Today, many AI labs attempt to reconstruct 3D environments from video to train world models — essentially reverse-engineering reality. Games already contain the full simulation: 3D geometry, physics, state transitions, and precise player actions. Microsoft can instrument these environments directly without changing gameplay or compromising privacy. Asha Sharma’s point about avoiding “AI slop” in games still holds — players get better experiences while Microsoft gains higher-quality training data.

Viewed this way, Xbox is not just a gaming business. It is a large-scale human behavior simulation platform. That creates a long-term data moat.

Recent developments inside Microsoft reinforce this direction.
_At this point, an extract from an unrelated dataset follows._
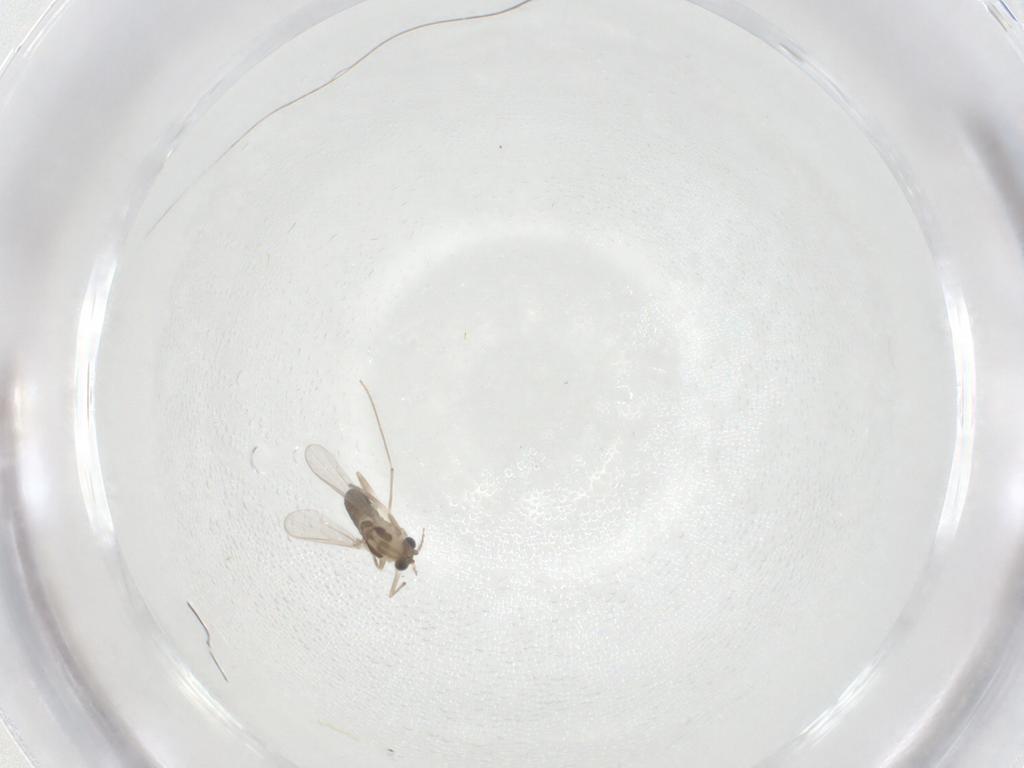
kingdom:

Microsoft Research’s Project Muse, a World and Human Action Model (WHAM), was trained on years of Xbox gameplay data combining visuals and controller actions to learn how environments respond to human intent — not just predict pixels. At the same time, Microsoft’s patent US12536692 on real-time 3D sensor alignment points to a broader push into spatial intelligence. Games such as Forza Horizon 6 increasingly act as high-fidelity simulation environments where millions of player decisions generate structured behavioral and spatial data, effectively turning Xbox into a large-scale training ground for world models with applications beyond gaming, including robotics and autonomous systems.

Viewed through this lens, Asha Sharma starts to look less like an unusual choice — and more like the logical one for where Xbox — and Microsoft AI — are heading next.